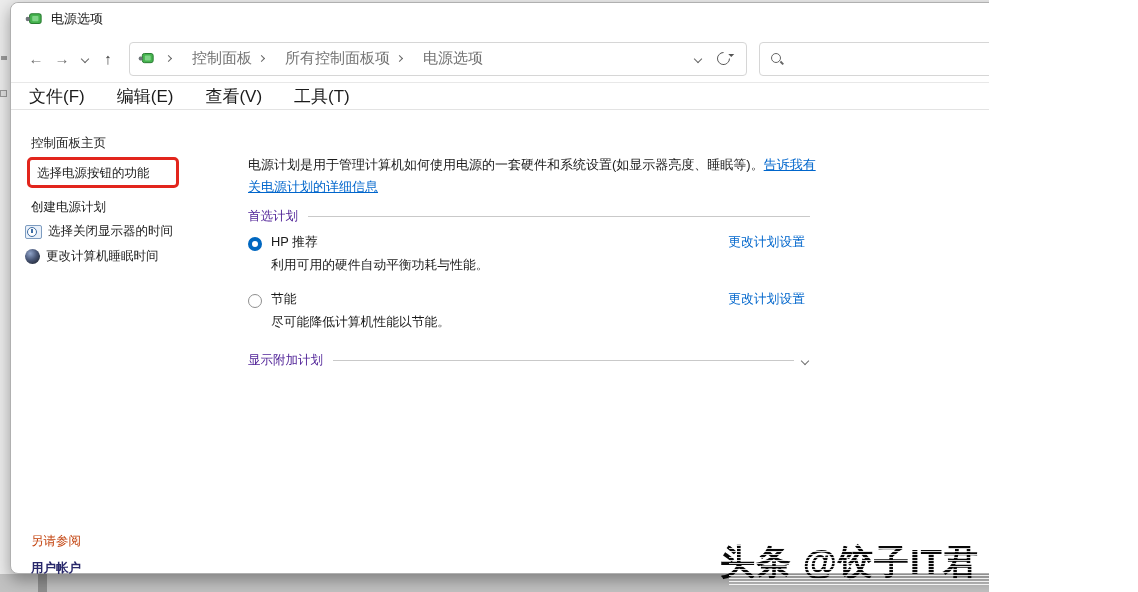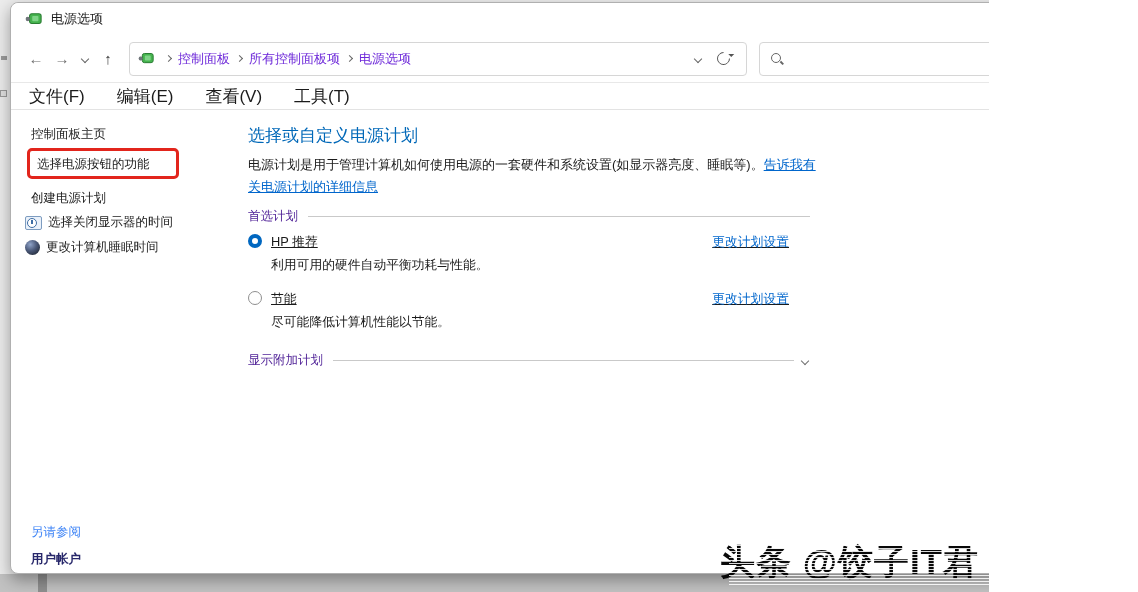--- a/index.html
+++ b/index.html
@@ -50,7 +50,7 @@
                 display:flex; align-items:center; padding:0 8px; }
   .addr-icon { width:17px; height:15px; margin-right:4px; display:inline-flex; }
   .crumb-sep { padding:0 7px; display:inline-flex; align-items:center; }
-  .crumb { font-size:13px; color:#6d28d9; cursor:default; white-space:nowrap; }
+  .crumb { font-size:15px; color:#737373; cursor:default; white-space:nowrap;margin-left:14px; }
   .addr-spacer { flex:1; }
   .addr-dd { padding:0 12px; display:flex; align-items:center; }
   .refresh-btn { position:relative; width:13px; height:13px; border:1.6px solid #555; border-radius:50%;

^^^^^^^^^^^^^^^^

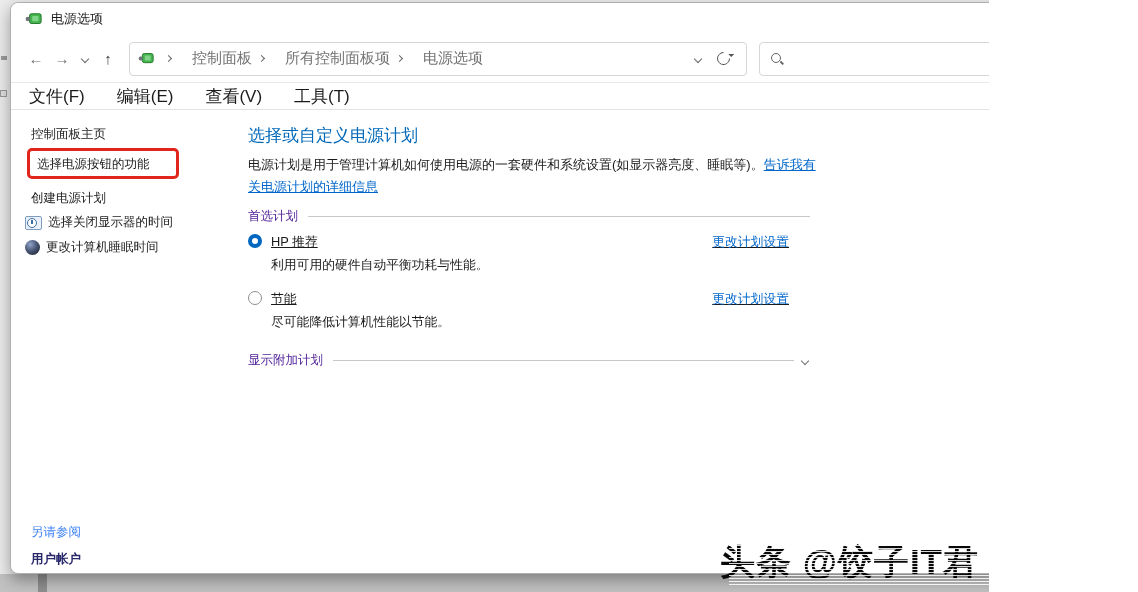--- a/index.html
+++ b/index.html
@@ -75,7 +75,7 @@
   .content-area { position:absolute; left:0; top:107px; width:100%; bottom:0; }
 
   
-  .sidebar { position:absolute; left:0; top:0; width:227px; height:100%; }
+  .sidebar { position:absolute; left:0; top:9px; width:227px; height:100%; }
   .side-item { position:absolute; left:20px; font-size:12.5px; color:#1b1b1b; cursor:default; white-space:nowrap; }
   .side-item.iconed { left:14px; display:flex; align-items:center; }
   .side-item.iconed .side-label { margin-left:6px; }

^^^^^^^^^^^^^^^^

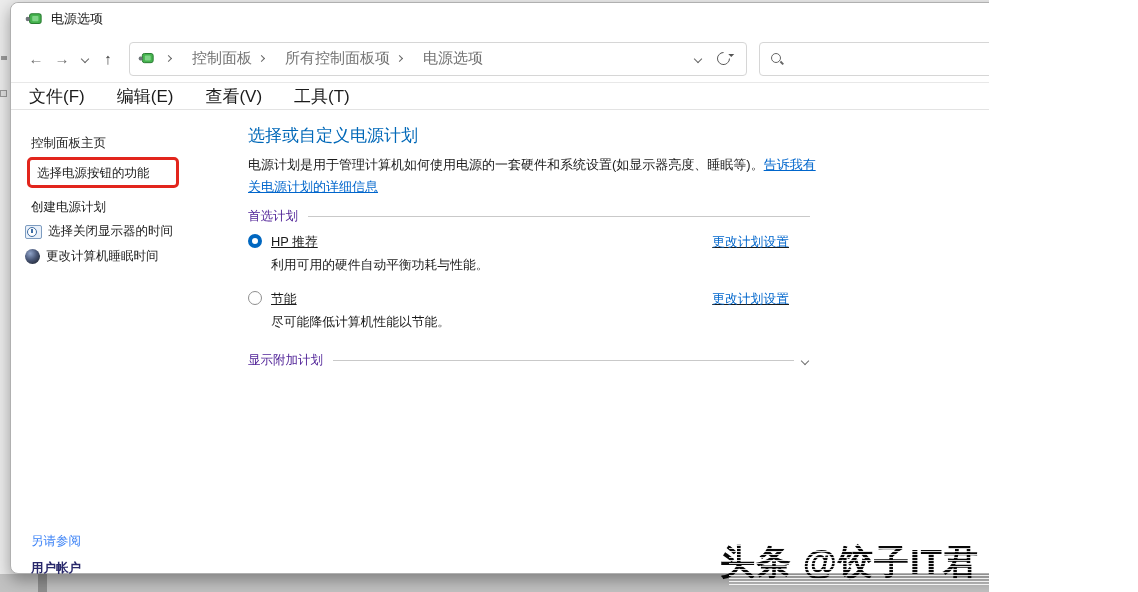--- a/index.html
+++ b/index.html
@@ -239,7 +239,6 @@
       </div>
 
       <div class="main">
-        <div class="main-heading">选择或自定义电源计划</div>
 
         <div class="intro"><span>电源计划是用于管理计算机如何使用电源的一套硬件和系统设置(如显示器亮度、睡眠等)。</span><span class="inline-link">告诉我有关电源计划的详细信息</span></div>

^^^^^^^^^^^^^^^^

_TASK TO COMPLETE_
Only the lines from the one containing "font-size:13px; color:#6d28d9; cursor:default;" through the one containing "solid #555; border-radius:50%;" are to be retyped, both boundary lines included, with no other material.

_EXERCISE SOLUTION_
-  .crumb { font-size:13px; color:#6d28d9; cursor:default; white-space:nowrap; }
+  .crumb { font-size:15px; color:#737373; cursor:default; white-space:nowrap;margin-left:14px; }
   .addr-spacer { flex:1; }
   .addr-dd { padding:0 12px; display:flex; align-items:center; }
   .refresh-btn { position:relative; width:13px; height:13px; border:1.6px solid #555; border-radius:50%;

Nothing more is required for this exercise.